Le choix des couleurs est simple. Utilisez des teintes naturelles d’écrevisse (brun, vert citrouille, orange) au-dessus de la roche et des motifs imitant le fourrage (argenté, blanc, éperlan, gobie) lorsque les poissons poursuivent les ménés.

Techniques éprouvées

La technique compte plus que le choix du leurre. Ces approches capturent l’achigan à petite bouche presque partout.

  1. Traînez le fond. Faites ramper lentement un tube ou un montage Ned sur la roche et le gravier, en gardant le contact avec le fond. La plupart des touches surviennent à l’arrêt ou lors du lent traînage, et non lors d’une récupération rapide.
  2. Pêchez la veine de courant. En rivière, lancez vers l’amont et laissez l’appât dériver naturellement vers l’eau calme derrière les rochers et les obstacles au courant. L’achigan à petite bouche s’y tient en attendant que la nourriture vienne à lui.
  3. Utilisez une ligne fine et du fluorocarbone. L’achigan à petite bouche vit en eau claire et possède une vue perçante. Un fluorocarbone de 6 à 10 livres améliore nettement les touches sur les présentations en finesse.
  4. Prospectez l’eau en automne. Lorsque les poissons se déplacent, gardez le moteur électrique en marche et lancez en éventail des leurres mobiles jusqu’à toucher un banc, puis ralentissez et fouillez la zone en détail.
  5. Pratiquez la pêche à vue de la fraie de façon responsable. Là où c’est autorisé, ciblez les poissons sur nid visibles, mais sortez-les et relâchez-les rapidement pour protéger le nid.

Taille et records

Un achigan à petite bouche typique de rivière ou de lac pèse d’une à trois livres, et un poisson de quatre livres constitue un véritable trophée dans la plupart des eaux.

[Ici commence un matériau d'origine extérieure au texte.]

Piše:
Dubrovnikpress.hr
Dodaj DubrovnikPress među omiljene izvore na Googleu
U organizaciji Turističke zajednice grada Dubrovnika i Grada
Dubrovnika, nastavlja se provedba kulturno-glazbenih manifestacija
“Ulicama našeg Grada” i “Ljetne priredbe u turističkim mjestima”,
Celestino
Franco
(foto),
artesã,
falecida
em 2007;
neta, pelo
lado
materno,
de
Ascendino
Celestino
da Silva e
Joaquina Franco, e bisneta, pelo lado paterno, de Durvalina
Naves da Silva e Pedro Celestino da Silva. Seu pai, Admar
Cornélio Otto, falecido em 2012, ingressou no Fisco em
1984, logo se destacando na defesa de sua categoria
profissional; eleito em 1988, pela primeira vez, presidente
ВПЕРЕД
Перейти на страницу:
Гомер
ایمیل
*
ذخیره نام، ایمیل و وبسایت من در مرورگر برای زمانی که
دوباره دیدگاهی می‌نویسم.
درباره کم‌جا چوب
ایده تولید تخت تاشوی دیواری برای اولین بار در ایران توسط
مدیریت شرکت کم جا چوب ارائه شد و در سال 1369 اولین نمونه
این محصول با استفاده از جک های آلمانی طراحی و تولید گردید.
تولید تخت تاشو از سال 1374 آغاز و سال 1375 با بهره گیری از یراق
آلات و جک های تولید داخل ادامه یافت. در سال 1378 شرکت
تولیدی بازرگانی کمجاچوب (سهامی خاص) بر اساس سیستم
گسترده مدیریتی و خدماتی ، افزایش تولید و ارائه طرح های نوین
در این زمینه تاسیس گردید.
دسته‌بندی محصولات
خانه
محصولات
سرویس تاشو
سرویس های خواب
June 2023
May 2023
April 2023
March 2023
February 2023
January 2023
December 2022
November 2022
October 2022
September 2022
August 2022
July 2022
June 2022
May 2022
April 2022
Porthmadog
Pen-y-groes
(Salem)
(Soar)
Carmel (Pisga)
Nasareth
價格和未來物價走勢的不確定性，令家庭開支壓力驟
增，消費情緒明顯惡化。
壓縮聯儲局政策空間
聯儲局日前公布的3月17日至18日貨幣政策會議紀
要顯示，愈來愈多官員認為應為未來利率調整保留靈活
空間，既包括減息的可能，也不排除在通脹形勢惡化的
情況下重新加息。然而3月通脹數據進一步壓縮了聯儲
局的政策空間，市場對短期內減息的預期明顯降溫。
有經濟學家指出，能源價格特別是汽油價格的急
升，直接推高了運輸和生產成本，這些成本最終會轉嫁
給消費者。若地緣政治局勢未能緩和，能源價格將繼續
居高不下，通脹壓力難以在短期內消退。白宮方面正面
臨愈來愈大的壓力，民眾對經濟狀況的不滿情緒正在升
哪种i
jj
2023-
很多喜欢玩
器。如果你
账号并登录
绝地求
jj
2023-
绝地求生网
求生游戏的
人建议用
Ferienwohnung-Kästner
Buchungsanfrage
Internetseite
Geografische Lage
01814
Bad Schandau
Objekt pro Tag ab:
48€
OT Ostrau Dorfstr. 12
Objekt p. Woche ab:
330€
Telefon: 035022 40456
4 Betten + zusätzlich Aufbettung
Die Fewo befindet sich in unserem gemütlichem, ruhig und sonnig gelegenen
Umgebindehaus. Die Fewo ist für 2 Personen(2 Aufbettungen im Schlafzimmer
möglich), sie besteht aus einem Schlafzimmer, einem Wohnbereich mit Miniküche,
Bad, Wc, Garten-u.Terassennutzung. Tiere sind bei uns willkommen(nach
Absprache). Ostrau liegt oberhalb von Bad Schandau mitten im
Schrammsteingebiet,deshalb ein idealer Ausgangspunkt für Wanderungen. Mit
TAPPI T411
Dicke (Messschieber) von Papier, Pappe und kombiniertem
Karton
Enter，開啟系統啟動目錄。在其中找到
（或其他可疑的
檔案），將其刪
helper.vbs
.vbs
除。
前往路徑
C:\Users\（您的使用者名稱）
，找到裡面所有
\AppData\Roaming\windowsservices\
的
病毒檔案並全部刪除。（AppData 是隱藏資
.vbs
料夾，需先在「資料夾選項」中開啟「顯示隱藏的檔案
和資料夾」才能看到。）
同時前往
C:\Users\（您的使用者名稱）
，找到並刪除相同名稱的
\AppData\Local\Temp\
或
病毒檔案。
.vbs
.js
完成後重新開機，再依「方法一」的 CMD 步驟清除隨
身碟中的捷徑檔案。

Les poissons de plus de cinq livres sont le poisson d’une vie pour bien des pêcheurs, et seule une poignée de plans d’eau en produisent avec une quelconque régularité.

Le record du monde toutes catégories est un achigan à petite bouche de 11 livres 15 onces, capturé au lac Dale Hollow, à la frontière entre le Tennessee et le Kentucky, en 1955. Ce record tient depuis des décennies et est largement considéré comme l’une des marques les plus inattaquables de la pêche en eau douce. Les plus gros achigans à petite bouche proviennent généralement des lacs naturels profonds, frais et fertiles ainsi que du réseau des Grands Lacs, où un fourrage comme les gobies et les gaspareaux aide les poissons à prendre du poids.

Pour conclure

L’achigan à petite bouche récompense les pêcheurs qui pensent en termes d’eau propre, de fond dur et de courant. Trouvez la roche, imitez l’écrevisse et le poisson-fourrage, ralentissez votre présentation et pêchez selon le schéma saisonnier qui se présente à vous. Faites cela et vous ne capturerez pas seulement davantage de dos bronze : vous accrocherez l’achigan le plus combatif des eaux douces. Respectez la fraie, vérifiez la réglementation locale et relâchez les gros poissons pour que le prochain pêcheur connaisse le même frisson.